AI Momentum
← Back to the day · June 29, 2026

The first major AI 'blackout' in the U.S.: Anthropic's Fable 5 returns after two weeks of government veto

The Trump government banned Fable 5 on June 12, citing a possible jailbreak in its cybersecurity safeguards. After negotiations, the model returns. It's the most revealing episode so far of how states are starting to wield real power over AI.

🎧 Listen to the analysis

By Momentum IA · June 28, 2026.

For more than two weeks, Anthropic's most powerful AI model —Fable 5— was formally banned for users outside the United States by order of the Trump administration. According to Axios, citing internal company sources, the administration claimed to have identified a method to circumvent ('jailbreak') one of Fable 5's safeguards, specifically the one that prevents the model from being used to discover software vulnerabilities. Commerce Secretary Howard Lutnick confirmed in a letter published by Semafor that negotiations between the government and Anthropic have yielded 'significant' results, and that the model should be available abroad again within days.

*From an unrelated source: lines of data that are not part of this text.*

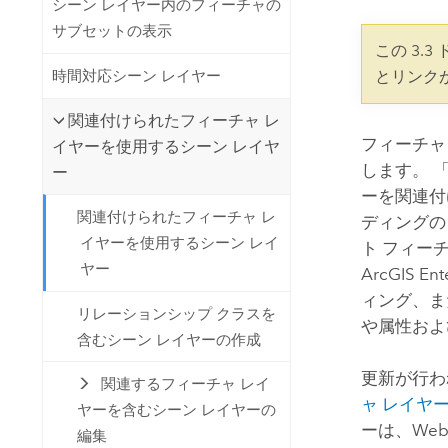
シーン レイヤー内のフィーチャの
開発者向けテクノロジー
自然資源
サブセットの表示
マッピング &amp; 空間解析アプリ
この 3.
ケーションの構築
時間対応シーン レイヤー
とリンク
すべての業種
関連付けられたフィーチャ レ
すべてのプロダクト
フィーチャ
イヤーを使用するシーン レイヤ
します。 
ー
ーを関連付
関連付けられたフィーチャ レ
ディングの
イヤーを使用するシーン レイ
ト フィー
ヤー
ArcGIS Ent
ィング、ま
リレーションシップ クラスを
や属性およ
含むシーン レイヤーの作成
更新が行わ
関連するフィーチャ レイ
ャ レイヤ
ヤーを含むシーン レイヤーの
ーは、We
編集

The specific facts deserve attention. The ban took effect on June 12, after months of tension between U.S. officials and Anthropic over access to the technology, regulation and security mechanisms. The second model involved, Mythos 5 —described as Anthropic's cybersecurity-specialized model—, was not banned but was restricted to authorized individuals under strict regulations. Anthropic maintains that Mythos 5 now operates under 'strong safeguards' that would make it unfeasible to use for cyberattacks or biological weapons development, the two central concerns expressed by Washington.

Anthropic was emphatic in rejecting the logic of the ban: it characterized the decision as based solely on 'verbal evidence of a potential narrow and non-universal jailbreak,' and argued that the existence of a theoretical and limited vulnerability does not justify withdrawing a commercial model on which hundreds of millions of people depend. It is an understandable position and, in a sense, technically reasonable: no complex system is one hundred percent impenetrable, and the threshold the government applies could paralyze any technology if taken to the extreme. That said, the government has a legitimate point: a model with Fable 5's ability to identify software flaws in the wrong hands represents a systemic risk that is qualitatively different from that of earlier tools.

The most relevant outcome is not the model's return, but what both parties have agreed for the future. Anthropic has committed to working with the government on protocols, standards and release processes. Both Anthropic and OpenAI are pushing to codify Trump's executive order on 'voluntary review of new AI models,' which in practice would mean giving regulators formal power to block developments before deployment. The financial context matters: both companies have IPOs planned before the end of 2026, and neither can afford an open regulatory battle that scares off investors or blocks international markets. Technological diplomacy is also stock-valuation diplomacy.

Our read: this episode is a turning point in the relationship between democratic governments and frontier AI labs. Until now, regulation has been mostly reactive and symbolic —general legal frameworks, voluntary guidelines, statements of intent—. Here we see something qualitatively different: an administration flexing executive muscle to shut down a specific product, deployed at global scale, on national security grounds. The fact that the ban lasted only two weeks and was resolved through negotiation suggests the system can work: government and company found a common language. But the precedent is set. The next lab to release a model with dual-use capabilities —cybersecurity, synthetic biology, military reconnaissance— now knows it could face an executive ban overnight.

In the short term, this introduces friction and uncertainty for developers and enterprise users building on these platforms. A company that integrates Fable 5 into its production systems cannot afford to have its most critical tool disappear without warning for two weeks; that pushes them to diversify providers and to demand contractual guarantees that the market does not yet know how to articulate. Reliance on single frontier models suddenly becomes a real operational risk.

In the long term, paradoxically, this kind of regulatory friction can be healthy. The alternative —models with mass-destruction capabilities released without any oversight— is worse for everyone, including the industry. The agreement reached, with joint standards and pre-launch vetting processes, is exactly the kind of trust framework that the most powerful models need to keep being deployed without provoking a more drastic and indiscriminate legislative backlash. If Anthropic and OpenAI manage to make that framework rigorous but technically informed —rather than an arbitrary political ban—, they will have done the sector as a whole a service.